> _Data for the task_:
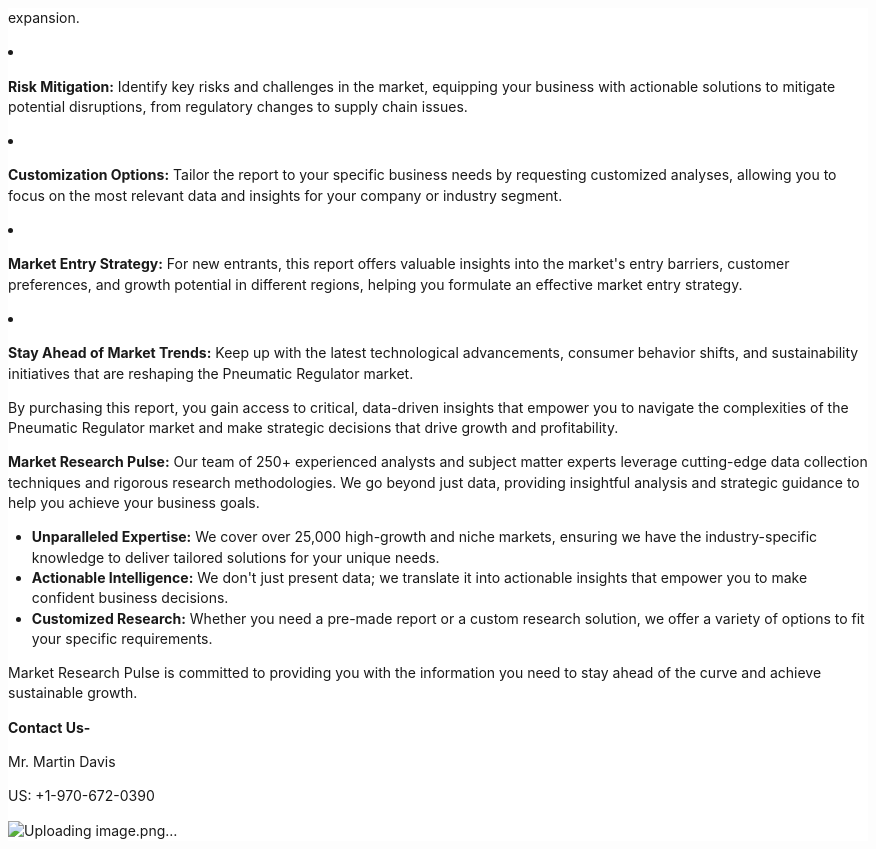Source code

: expansion.</p></li><li><p><strong>Risk Mitigation:</strong> Identify key risks and challenges in the market, equipping your business with actionable solutions to mitigate potential disruptions, from regulatory changes to supply chain issues.</p></li><li><p><strong>Customization Options:</strong> Tailor the report to your specific business needs by requesting customized analyses, allowing you to focus on the most relevant data and insights for your company or industry segment.</p></li><li><p><strong>Market Entry Strategy:</strong> For new entrants, this report offers valuable insights into the market's entry barriers, customer preferences, and growth potential in different regions, helping you formulate an effective market entry strategy.</p></li><li><p><strong>Stay Ahead of Market Trends:</strong> Keep up with the latest technological advancements, consumer behavior shifts, and sustainability initiatives that are reshaping the Pneumatic Regulator market.</p></li></ol><p>By purchasing this report, you gain access to critical, data-driven insights that empower you to navigate the complexities of the Pneumatic Regulator market and make strategic decisions that drive growth and profitability.</p><p><strong>Market Research Pulse:</strong>&nbsp;Our team of 250+ experienced analysts and subject matter experts leverage cutting-edge data collection techniques and rigorous research methodologies. We go beyond just data, providing insightful analysis and strategic guidance to help you achieve your business goals.</p><ul><li><strong>Unparalleled Expertise:</strong>&nbsp;We cover over 25,000 high-growth and niche markets, ensuring we have the industry-specific knowledge to deliver tailored solutions for your unique needs.</li><li><strong>Actionable Intelligence:</strong>&nbsp;We don't just present data; we translate it into actionable insights that empower you to make confident business decisions.</li><li><strong>Customized Research:</strong>&nbsp;Whether you need a pre-made report or a custom research solution, we offer a variety of options to fit your specific requirements.</li></ul><p>Market Research Pulse is committed to providing you with the information you need to stay ahead of the curve and achieve sustainable growth.</p><p><strong>Contact Us-</strong></p><p>Mr. Martin Davis</p><p>US: +1-970-672-0390</p>
![Uploading image.png…]()
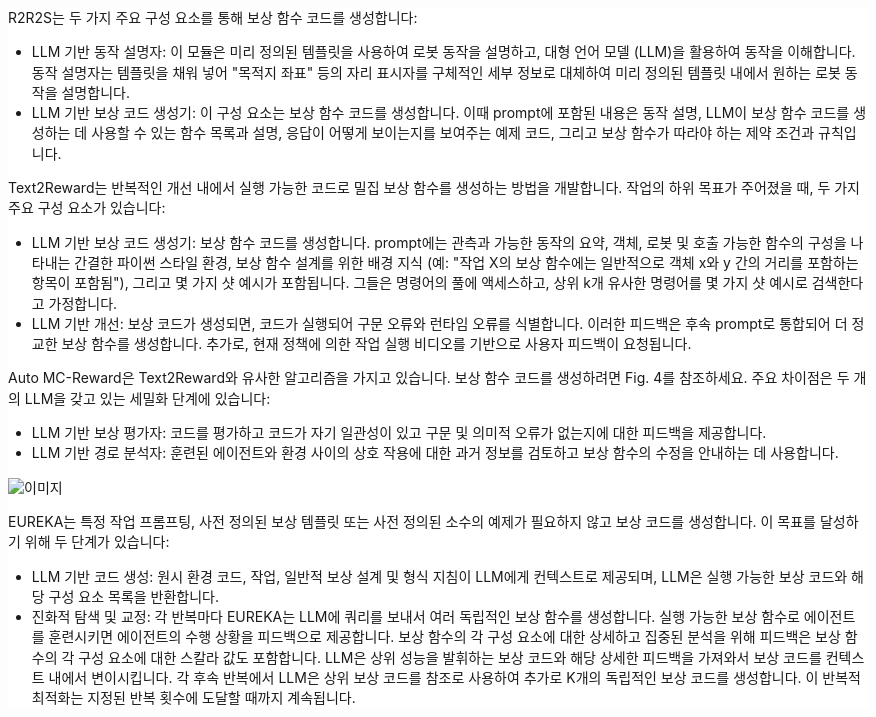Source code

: R2R2S는 두 가지 주요 구성 요소를 통해 보상 함수 코드를 생성합니다:

- LLM 기반 동작 설명자: 이 모듈은 미리 정의된 템플릿을 사용하여 로봇 동작을 설명하고, 대형 언어 모델 (LLM)을 활용하여 동작을 이해합니다. 동작 설명자는 템플릿을 채워 넣어 "목적지 좌표" 등의 자리 표시자를 구체적인 세부 정보로 대체하여 미리 정의된 템플릿 내에서 원하는 로봇 동작을 설명합니다.
- LLM 기반 보상 코드 생성기: 이 구성 요소는 보상 함수 코드를 생성합니다. 이때 prompt에 포함된 내용은 동작 설명, LLM이 보상 함수 코드를 생성하는 데 사용할 수 있는 함수 목록과 설명, 응답이 어떻게 보이는지를 보여주는 예제 코드, 그리고 보상 함수가 따라야 하는 제약 조건과 규칙입니다.

Text2Reward는 반복적인 개선 내에서 실행 가능한 코드로 밀집 보상 함수를 생성하는 방법을 개발합니다. 작업의 하위 목표가 주어졌을 때, 두 가지 주요 구성 요소가 있습니다:

- LLM 기반 보상 코드 생성기: 보상 함수 코드를 생성합니다. prompt에는 관측과 가능한 동작의 요약, 객체, 로봇 및 호출 가능한 함수의 구성을 나타내는 간결한 파이썬 스타일 환경, 보상 함수 설계를 위한 배경 지식 (예: "작업 X의 보상 함수에는 일반적으로 객체 x와 y 간의 거리를 포함하는 항목이 포함됨"), 그리고 몇 가지 샷 예시가 포함됩니다. 그들은 명령어의 풀에 액세스하고, 상위 k개 유사한 명령어를 몇 가지 샷 예시로 검색한다고 가정합니다.
- LLM 기반 개선: 보상 코드가 생성되면, 코드가 실행되어 구문 오류와 런타임 오류를 식별합니다. 이러한 피드백은 후속 prompt로 통합되어 더 정교한 보상 함수를 생성합니다. 추가로, 현재 정책에 의한 작업 실행 비디오를 기반으로 사용자 피드백이 요청됩니다.



<ins class="adsbygoogle"
     style="display:block"
     data-ad-client="ca-pub-4877378276818686"
     data-ad-slot="1107185301"
     data-ad-format="auto"
     data-full-width-responsive="true"></ins>

<script>
     (adsbygoogle = window.adsbygoogle || []).push({});
</script>

Auto MC-Reward은 Text2Reward와 유사한 알고리즘을 가지고 있습니다. 보상 함수 코드를 생성하려면 Fig. 4를 참조하세요. 주요 차이점은 두 개의 LLM을 갖고 있는 세밀화 단계에 있습니다:

- LLM 기반 보상 평가자: 코드를 평가하고 코드가 자기 일관성이 있고 구문 및 의미적 오류가 없는지에 대한 피드백을 제공합니다.
- LLM 기반 경로 분석자: 훈련된 에이전트와 환경 사이의 상호 작용에 대한 과거 정보를 검토하고 보상 함수의 수정을 안내하는 데 사용합니다.

![이미지](/assets/img/2024-06-20-PushingRLBoundariesIntegratingFoundationalModelsegLLMsandVLMsintoReinforcementLearning_3.png)

EUREKA는 특정 작업 프롬프팅, 사전 정의된 보상 템플릿 또는 사전 정의된 소수의 예제가 필요하지 않고 보상 코드를 생성합니다. 이 목표를 달성하기 위해 두 단계가 있습니다:



<ins class="adsbygoogle"
     style="display:block"
     data-ad-client="ca-pub-4877378276818686"
     data-ad-slot="1107185301"
     data-ad-format="auto"
     data-full-width-responsive="true"></ins>

<script>
     (adsbygoogle = window.adsbygoogle || []).push({});
</script>

- LLM 기반 코드 생성: 원시 환경 코드, 작업, 일반적 보상 설계 및 형식 지침이 LLM에게 컨텍스트로 제공되며, LLM은 실행 가능한 보상 코드와 해당 구성 요소 목록을 반환합니다.
- 진화적 탐색 및 교정: 각 반복마다 EUREKA는 LLM에 쿼리를 보내서 여러 독립적인 보상 함수를 생성합니다. 실행 가능한 보상 함수로 에이전트를 훈련시키면 에이전트의 수행 상황을 피드백으로 제공합니다. 보상 함수의 각 구성 요소에 대한 상세하고 집중된 분석을 위해 피드백은 보상 함수의 각 구성 요소에 대한 스칼라 값도 포함합니다. LLM은 상위 성능을 발휘하는 보상 코드와 해당 상세한 피드백을 가져와서 보상 코드를 컨텍스트 내에서 변이시킵니다. 각 후속 반복에서 LLM은 상위 보상 코드를 참조로 사용하여 추가로 K개의 독립적인 보상 코드를 생성합니다. 이 반복적 최적화는 지정된 반복 횟수에 도달할 때까지 계속됩니다.
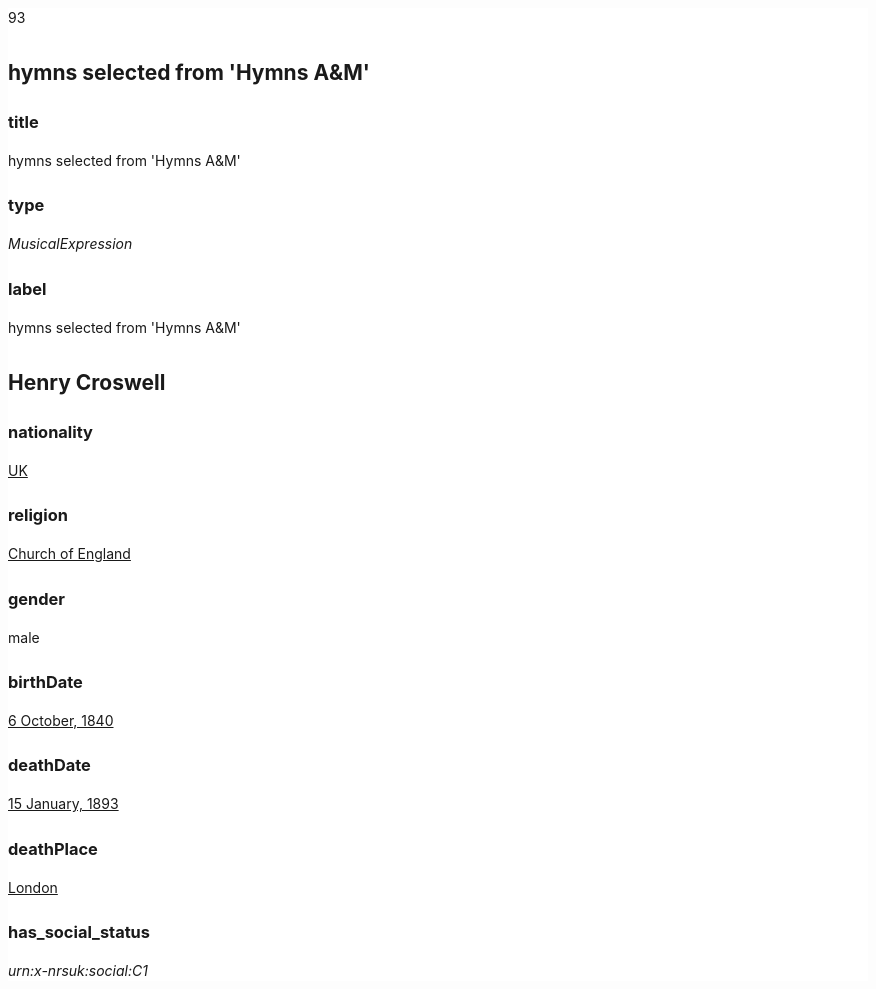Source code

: 
93

## hymns selected from 'Hymns A&M'

### title


hymns selected from 'Hymns A&M'

### type


*MusicalExpression*

### label


hymns selected from 'Hymns A&M'

## Henry Croswell

### nationality


[UK](#UK)

### religion


[Church of England](#Church-of-England)

### gender


male

### birthDate


[6 October, 1840](#6-October-1840)

### deathDate


[15 January, 1893](#15-January-1893)

### deathPlace


[London](#London)

### has_social_status


*urn:x-nrsuk:social:C1*
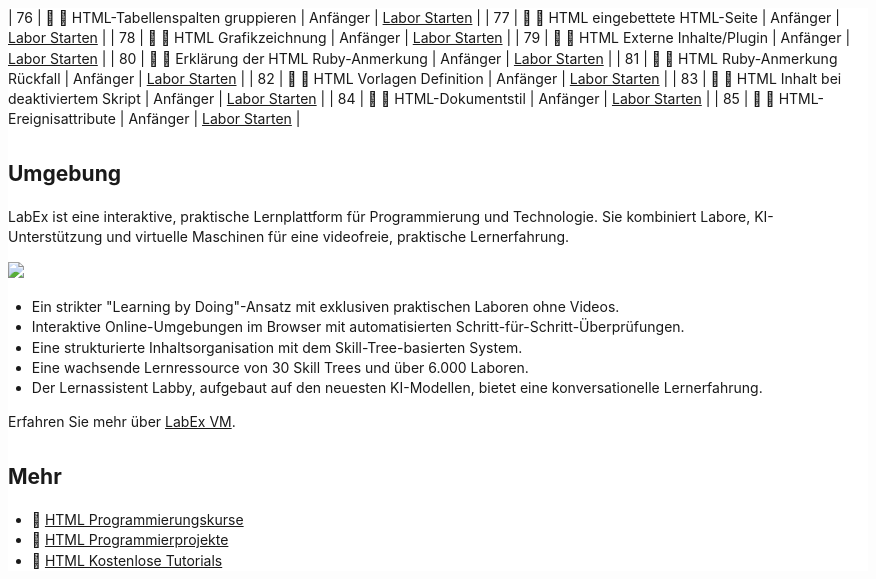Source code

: |      76 | 📖 🔵 HTML-Tabellenspalten gruppieren                  | Anfänger        | <a target='_blank' href='https://labex.io/de/tutorials/html-html-table-column-grouping-70728'>Labor Starten</a>                   |
|      77 | 📖 🔵 HTML eingebettete HTML-Seite                     | Anfänger        | <a target='_blank' href='https://labex.io/de/tutorials/html-html-embedded-html-page-70775'>Labor Starten</a>                      |
|      78 | 📖 🔵 HTML Grafikzeichnung                             | Anfänger        | <a target='_blank' href='https://labex.io/de/tutorials/html-html-graphic-drawing-70719'>Labor Starten</a>                         |
|      79 | 📖 🔵 HTML Externe Inhalte/Plugin                      | Anfänger        | <a target='_blank' href='https://labex.io/de/tutorials/html-html-external-content-plugin-70752'>Labor Starten</a>                 |
|      80 | 📖 🔵 Erklärung der HTML Ruby-Anmerkung                | Anfänger        | <a target='_blank' href='https://labex.io/de/tutorials/html-html-ruby-annotation-explanation-70823'>Labor Starten</a>             |
|      81 | 📖 🔵 HTML Ruby-Anmerkung Rückfall                     | Anfänger        | <a target='_blank' href='https://labex.io/de/tutorials/html-html-ruby-annotation-fallback-70821'>Labor Starten</a>                |
|      82 | 📖 🔵 HTML Vorlagen Definition                         | Anfänger        | <a target='_blank' href='https://labex.io/de/tutorials/html-html-template-definition-70858'>Labor Starten</a>                     |
|      83 | 📖 🔵 HTML Inhalt bei deaktiviertem Skript             | Anfänger        | <a target='_blank' href='https://labex.io/de/tutorials/html-html-script-disabled-content-70802'>Labor Starten</a>                 |
|      84 | 📖 🔵 HTML-Dokumentstil                                | Anfänger        | <a target='_blank' href='https://labex.io/de/tutorials/html-html-document-style-70845'>Labor Starten</a>                          |
|      85 | 📖 🔵 HTML-Ereignisattribute                           | Anfänger        | <a target='_blank' href='https://labex.io/de/tutorials/html-html-event-attributes-70754'>Labor Starten</a>                        |

## Umgebung

LabEx ist eine interaktive, praktische Lernplattform für Programmierung und Technologie. Sie kombiniert Labore, KI-Unterstützung und virtuelle Maschinen für eine videofreie, praktische Lernerfahrung.

![](https://tutorial-screenshot.getvm.io/images/vm-1725247253.png)

- Ein strikter "Learning by Doing"-Ansatz mit exklusiven praktischen Laboren ohne Videos.
- Interaktive Online-Umgebungen im Browser mit automatisierten Schritt-für-Schritt-Überprüfungen.
- Eine strukturierte Inhaltsorganisation mit dem Skill-Tree-basierten System.
- Eine wachsende Lernressource von 30 Skill Trees und über 6.000 Laboren.
- Der Lernassistent Labby, aufgebaut auf den neuesten KI-Modellen, bietet eine konversationelle Lernerfahrung.

Erfahren Sie mehr über [LabEx VM](https://support.labex.io/using-labex/virtual-machine).

## Mehr

- 🔗 [HTML Programmierungskurse](https://github.com/labex-labs/awesome-programming-courses)
- 🔗 [HTML Programmierprojekte](https://github.com/labex-labs/awesome-programming-projects)
- 🔗 [HTML Kostenlose Tutorials](https://github.com/labex-labs/html-free-tutorials)

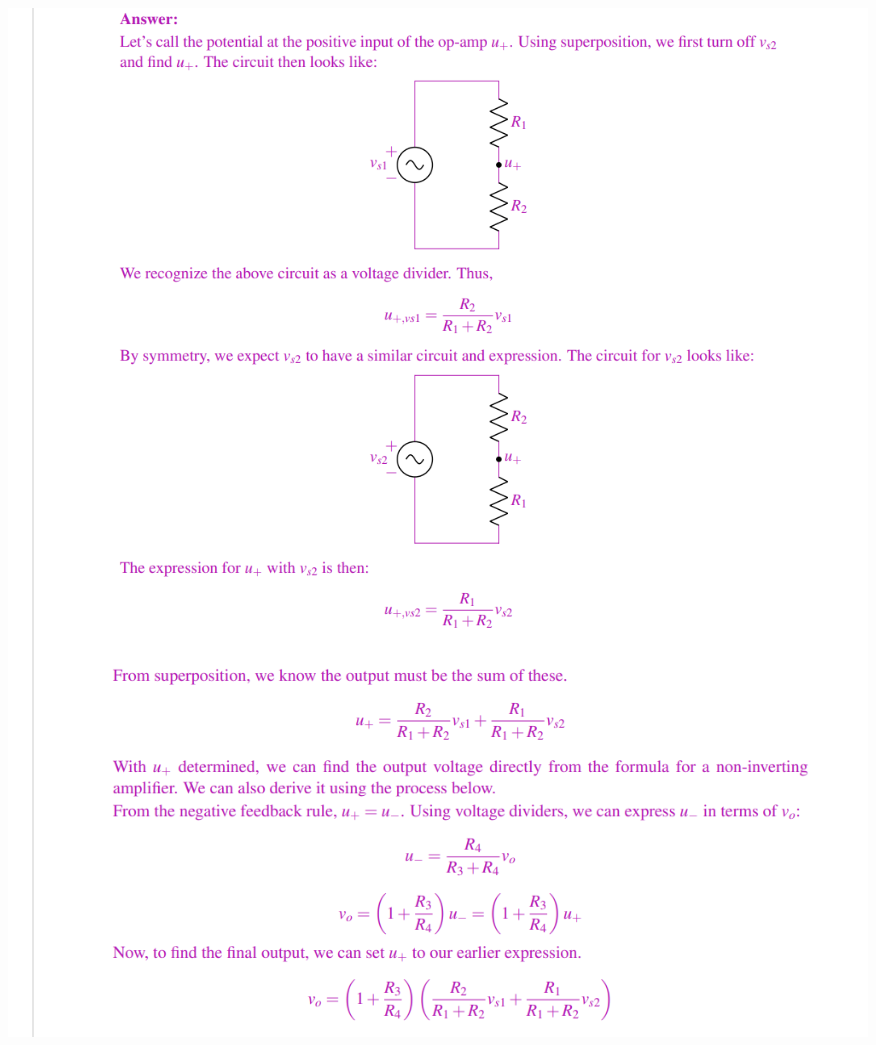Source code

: > ![](3_Practice_Exercises.assets/image-20230526093809897.png)![](3_Practice_Exercises.assets/image-20230526093818244.png)
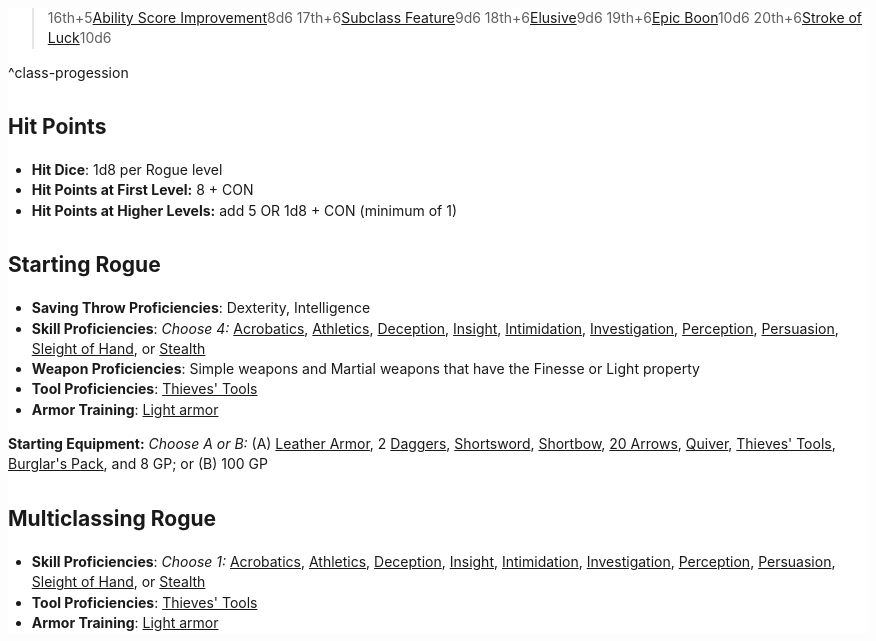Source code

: > <tr class="class-progression"><td class"level">16th</td><td class"pb">+5</td><td class"feature"><a href='#Ability%20Score%20Improvement%20(Level%2016)'>Ability Score Improvement</a></td><td class="value">8d6</td></tr>
> <tr class="class-progression"><td class"level">17th</td><td class"pb">+6</td><td class"feature"><a href='#Subclass%20Feature%20(Level%2017)'>Subclass Feature</a></td><td class="value">9d6</td></tr>
> <tr class="class-progression"><td class"level">18th</td><td class"pb">+6</td><td class"feature"><a href='#Elusive%20(Level%2018)'>Elusive</a></td><td class="value">9d6</td></tr>
> <tr class="class-progression"><td class"level">19th</td><td class"pb">+6</td><td class"feature"><a href='#Epic%20Boon%20(Level%2019)'>Epic Boon</a></td><td class="value">10d6</td></tr>
> <tr class="class-progression"><td class"level">20th</td><td class"pb">+6</td><td class"feature"><a href='#Stroke%20of%20Luck%20(Level%2020)'>Stroke of Luck</a></td><td class="value">10d6</td></tr>
> </tbody></table>
^class-progession

## Hit Points

- **Hit Dice**: 1d8 per Rogue level
- **Hit Points at First Level:** 8 + CON
- **Hit Points at Higher Levels:** add 5 OR 1d8 + CON  (minimum of 1)

## Starting Rogue

- **Saving Throw Proficiencies**: Dexterity, Intelligence
- **Skill Proficiencies**: *Choose 4:* [Acrobatics](3-Compendium/rules/skills.md#Acrobatics), [Athletics](3-Compendium/rules/skills.md#Athletics), [Deception](3-Compendium/rules/skills.md#Deception), [Insight](3-Compendium/rules/skills.md#Insight), [Intimidation](3-Compendium/rules/skills.md#Intimidation), [Investigation](3-Compendium/rules/skills.md#Investigation), [Perception](3-Compendium/rules/skills.md#Perception), [Persuasion](3-Compendium/rules/skills.md#Persuasion), [Sleight of Hand](3-Compendium/rules/skills.md#Sleight%20of%20Hand), or [Stealth](3-Compendium/rules/skills.md#Stealth)
- **Weapon Proficiencies**: Simple weapons and Martial weapons that have the Finesse or Light property
- **Tool Proficiencies**: [Thieves' Tools](3-Compendium/items/thieves-tools-xphb.md)
- **Armor Training**: [Light armor](3-Compendium/rules/item-types.md#Light%20Armor)

**Starting Equipment:** *Choose A or B:* (A) [Leather Armor](3-Compendium/items/leather-armor-xphb.md), 2 [Daggers](3-Compendium/items/dagger-xphb.md), [Shortsword](3-Compendium/items/shortsword-xphb.md), [Shortbow](3-Compendium/items/shortbow-xphb.md), [20 Arrows](3-Compendium/items/arrows-20-xphb.md), [Quiver](3-Compendium/items/quiver-xphb.md), [Thieves' Tools](3-Compendium/items/thieves-tools-xphb.md), [Burglar's Pack](3-Compendium/items/burglars-pack-xphb.md), and 8 GP; or (B) 100 GP

## Multiclassing Rogue

- **Skill Proficiencies**: *Choose 1:* [Acrobatics](3-Compendium/rules/skills.md#Acrobatics), [Athletics](3-Compendium/rules/skills.md#Athletics), [Deception](3-Compendium/rules/skills.md#Deception), [Insight](3-Compendium/rules/skills.md#Insight), [Intimidation](3-Compendium/rules/skills.md#Intimidation), [Investigation](3-Compendium/rules/skills.md#Investigation), [Perception](3-Compendium/rules/skills.md#Perception), [Persuasion](3-Compendium/rules/skills.md#Persuasion), [Sleight of Hand](3-Compendium/rules/skills.md#Sleight%20of%20Hand), or [Stealth](3-Compendium/rules/skills.md#Stealth)
- **Tool Proficiencies**: [Thieves' Tools](3-Compendium/items/thieves-tools-xphb.md)
- **Armor Training**: [Light armor](3-Compendium/rules/item-types.md#Light%20Armor)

> _Exercise_: Copy out the data verbatim, beginning at the line that contains "Auto MC-Reward은 Text2Reward와" and stopping after the line that contains "[15 January, 1893](#15-January-1893)". Omit the pictures from your answer.

> _Answer to this problem_:
Auto MC-Reward은 Text2Reward와 유사한 알고리즘을 가지고 있습니다. 보상 함수 코드를 생성하려면 Fig. 4를 참조하세요. 주요 차이점은 두 개의 LLM을 갖고 있는 세밀화 단계에 있습니다:

- LLM 기반 보상 평가자: 코드를 평가하고 코드가 자기 일관성이 있고 구문 및 의미적 오류가 없는지에 대한 피드백을 제공합니다.
- LLM 기반 경로 분석자: 훈련된 에이전트와 환경 사이의 상호 작용에 대한 과거 정보를 검토하고 보상 함수의 수정을 안내하는 데 사용합니다.

![이미지](/assets/img/2024-06-20-PushingRLBoundariesIntegratingFoundationalModelsegLLMsandVLMsintoReinforcementLearning_3.png)

EUREKA는 특정 작업 프롬프팅, 사전 정의된 보상 템플릿 또는 사전 정의된 소수의 예제가 필요하지 않고 보상 코드를 생성합니다. 이 목표를 달성하기 위해 두 단계가 있습니다:



<ins class="adsbygoogle"
     style="display:block"
     data-ad-client="ca-pub-4877378276818686"
     data-ad-slot="1107185301"
     data-ad-format="auto"
     data-full-width-responsive="true"></ins>

<script>
     (adsbygoogle = window.adsbygoogle || []).push({});
</script>

- LLM 기반 코드 생성: 원시 환경 코드, 작업, 일반적 보상 설계 및 형식 지침이 LLM에게 컨텍스트로 제공되며, LLM은 실행 가능한 보상 코드와 해당 구성 요소 목록을 반환합니다.
- 진화적 탐색 및 교정: 각 반복마다 EUREKA는 LLM에 쿼리를 보내서 여러 독립적인 보상 함수를 생성합니다. 실행 가능한 보상 함수로 에이전트를 훈련시키면 에이전트의 수행 상황을 피드백으로 제공합니다. 보상 함수의 각 구성 요소에 대한 상세하고 집중된 분석을 위해 피드백은 보상 함수의 각 구성 요소에 대한 스칼라 값도 포함합니다. LLM은 상위 성능을 발휘하는 보상 코드와 해당 상세한 피드백을 가져와서 보상 코드를 컨텍스트 내에서 변이시킵니다. 각 후속 반복에서 LLM은 상위 보상 코드를 참조로 사용하여 추가로 K개의 독립적인 보상 코드를 생성합니다. 이 반복적 최적화는 지정된 반복 횟수에 도달할 때까지 계속됩니다.
Source code

: 
93

## hymns selected from 'Hymns A&M'

### title


hymns selected from 'Hymns A&M'

### type


*MusicalExpression*

### label


hymns selected from 'Hymns A&M'

## Henry Croswell

### nationality


[UK](#UK)

### religion


[Church of England](#Church-of-England)

### gender


male

### birthDate


[6 October, 1840](#6-October-1840)

### deathDate


[15 January, 1893](#15-January-1893)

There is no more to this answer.